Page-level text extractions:
Segment Open

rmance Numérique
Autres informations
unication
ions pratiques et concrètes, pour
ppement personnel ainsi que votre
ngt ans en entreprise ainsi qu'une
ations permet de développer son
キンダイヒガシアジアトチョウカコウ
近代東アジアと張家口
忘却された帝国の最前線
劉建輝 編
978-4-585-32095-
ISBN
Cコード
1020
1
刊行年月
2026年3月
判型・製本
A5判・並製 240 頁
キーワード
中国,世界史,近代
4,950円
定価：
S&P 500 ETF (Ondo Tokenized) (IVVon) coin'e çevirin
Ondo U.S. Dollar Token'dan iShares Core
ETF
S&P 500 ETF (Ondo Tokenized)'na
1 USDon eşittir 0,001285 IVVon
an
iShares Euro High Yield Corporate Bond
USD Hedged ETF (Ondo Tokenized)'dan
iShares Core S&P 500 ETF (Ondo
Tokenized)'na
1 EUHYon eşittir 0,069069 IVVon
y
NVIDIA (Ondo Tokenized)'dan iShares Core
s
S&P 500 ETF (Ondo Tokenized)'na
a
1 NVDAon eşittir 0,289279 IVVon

Segment Closed
Segment Open

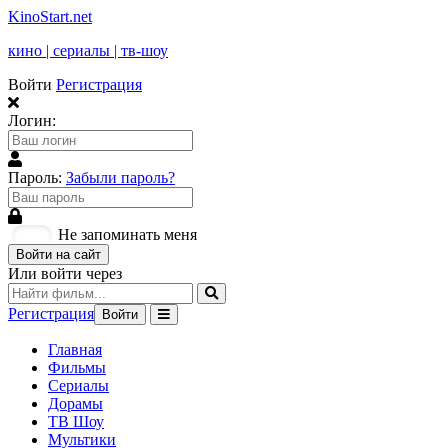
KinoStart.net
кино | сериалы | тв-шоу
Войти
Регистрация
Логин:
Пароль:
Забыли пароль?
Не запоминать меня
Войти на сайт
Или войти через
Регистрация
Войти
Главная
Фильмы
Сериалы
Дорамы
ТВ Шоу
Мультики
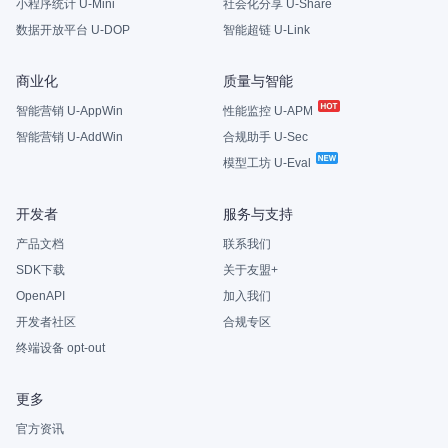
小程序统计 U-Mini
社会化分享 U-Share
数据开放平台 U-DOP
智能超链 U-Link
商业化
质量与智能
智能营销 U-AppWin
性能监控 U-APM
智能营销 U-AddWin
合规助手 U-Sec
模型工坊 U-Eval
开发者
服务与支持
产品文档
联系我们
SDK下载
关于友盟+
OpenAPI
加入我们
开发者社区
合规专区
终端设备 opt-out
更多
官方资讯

Segment Closed

> _AIM OF THE EXERCISE_:
Pull out each line of the entries above that contains the string "Ondo", and list those lines.

> _EXERCISE SOLUTION_:
S&P 500 ETF (Ondo Tokenized) (IVVon) coin'e çevirin
Ondo U.S. Dollar Token'dan iShares Core
S&P 500 ETF (Ondo Tokenized)'na
USD Hedged ETF (Ondo Tokenized)'dan
iShares Core S&P 500 ETF (Ondo
NVIDIA (Ondo Tokenized)'dan iShares Core
S&P 500 ETF (Ondo Tokenized)'na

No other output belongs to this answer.